Es cierto que a veces el relato desconcierta, como si hubiese planos dirigidos por otro realizador o quizás por el mismo acreditado que logra pegar alguno con mínimo gusto o un toque de virtuosidad. La pena es que el combo no llega a ser algo genuinamente bizarro y que se pueda disfrutar desde otro lugar, que termine siendo un objeto de culto por lo pésimo y que gane en el rebote desde el encuentro con lo inconcebible. Pero Ecuación… lamentablemente es sólo una película de mala factura, un film que expone falencias en la dirección de actores y falta de pericia en el relato audiovisual. Una obra cuyo guión no sabe explotar una idea interesante y sólo acompaña la caída.

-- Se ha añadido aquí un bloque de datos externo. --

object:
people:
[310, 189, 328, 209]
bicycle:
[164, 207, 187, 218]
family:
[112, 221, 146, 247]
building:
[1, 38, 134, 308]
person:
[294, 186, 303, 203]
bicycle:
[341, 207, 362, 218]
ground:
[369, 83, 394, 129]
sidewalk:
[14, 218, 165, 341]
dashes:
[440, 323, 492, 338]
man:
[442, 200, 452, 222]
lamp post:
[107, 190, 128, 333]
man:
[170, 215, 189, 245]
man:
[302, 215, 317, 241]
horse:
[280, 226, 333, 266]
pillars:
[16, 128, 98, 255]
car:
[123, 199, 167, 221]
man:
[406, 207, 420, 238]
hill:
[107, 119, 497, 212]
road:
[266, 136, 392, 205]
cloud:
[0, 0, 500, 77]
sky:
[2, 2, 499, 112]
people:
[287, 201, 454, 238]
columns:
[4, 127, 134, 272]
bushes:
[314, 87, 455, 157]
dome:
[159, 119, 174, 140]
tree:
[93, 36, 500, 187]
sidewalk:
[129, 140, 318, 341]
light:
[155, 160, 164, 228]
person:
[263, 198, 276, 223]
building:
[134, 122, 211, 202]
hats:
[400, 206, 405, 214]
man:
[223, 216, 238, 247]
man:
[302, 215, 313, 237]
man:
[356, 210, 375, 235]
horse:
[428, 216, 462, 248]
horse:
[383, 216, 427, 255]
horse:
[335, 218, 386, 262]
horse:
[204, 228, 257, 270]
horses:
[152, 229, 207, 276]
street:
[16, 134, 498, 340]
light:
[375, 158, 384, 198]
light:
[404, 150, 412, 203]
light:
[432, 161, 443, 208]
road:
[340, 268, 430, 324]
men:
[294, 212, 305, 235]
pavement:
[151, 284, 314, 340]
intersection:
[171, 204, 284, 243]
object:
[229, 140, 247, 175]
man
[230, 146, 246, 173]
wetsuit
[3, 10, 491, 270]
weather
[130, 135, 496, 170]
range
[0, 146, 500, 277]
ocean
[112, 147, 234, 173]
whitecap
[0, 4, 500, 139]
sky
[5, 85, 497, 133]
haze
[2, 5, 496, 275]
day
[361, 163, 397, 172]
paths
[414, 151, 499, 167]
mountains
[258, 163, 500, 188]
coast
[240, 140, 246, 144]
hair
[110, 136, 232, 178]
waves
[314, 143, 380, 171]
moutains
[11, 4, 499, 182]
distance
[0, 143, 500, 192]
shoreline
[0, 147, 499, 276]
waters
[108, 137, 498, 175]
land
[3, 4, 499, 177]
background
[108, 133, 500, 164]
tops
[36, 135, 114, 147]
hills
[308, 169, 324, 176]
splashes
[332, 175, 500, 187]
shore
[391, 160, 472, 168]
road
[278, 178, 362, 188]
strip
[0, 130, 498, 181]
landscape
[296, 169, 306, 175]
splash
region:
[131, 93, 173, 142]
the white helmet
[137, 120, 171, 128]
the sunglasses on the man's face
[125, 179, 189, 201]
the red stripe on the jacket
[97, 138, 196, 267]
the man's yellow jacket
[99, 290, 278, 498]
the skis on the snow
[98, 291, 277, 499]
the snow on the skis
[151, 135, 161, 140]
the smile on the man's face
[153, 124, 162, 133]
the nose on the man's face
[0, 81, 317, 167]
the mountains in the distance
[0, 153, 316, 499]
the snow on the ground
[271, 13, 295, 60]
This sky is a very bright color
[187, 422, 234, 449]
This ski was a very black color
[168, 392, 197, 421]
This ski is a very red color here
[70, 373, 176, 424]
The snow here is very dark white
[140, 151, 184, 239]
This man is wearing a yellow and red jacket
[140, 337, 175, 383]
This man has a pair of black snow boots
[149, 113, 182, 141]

Hace tiempo que los seguidores del género nos venimos quejando de lo mucho que Hollywood nos subestima con cada estreno -sea mainstream o de bajo presupuesto- con fórmulas que apenas se permiten jugar con las variantes históricamente exitosas. Al mismo tiempo disfrutamos de la aparición de joyas como Insidious, It Follows o la reciente No respires del uruguayo Fede Alvarez que nos llenan de regocijo y esperanza. Pero el cine argentino nos sigue debiendo algo en la materia y la idea sería pagar, no acrecentar esa deuda con ecuaciones malditas a las probablemente sólo pueda salvar Dios y su inagotable misericordia. Conmigo no cuenten, nunca fui bueno en matemáticas, mucho menos esperando milagros.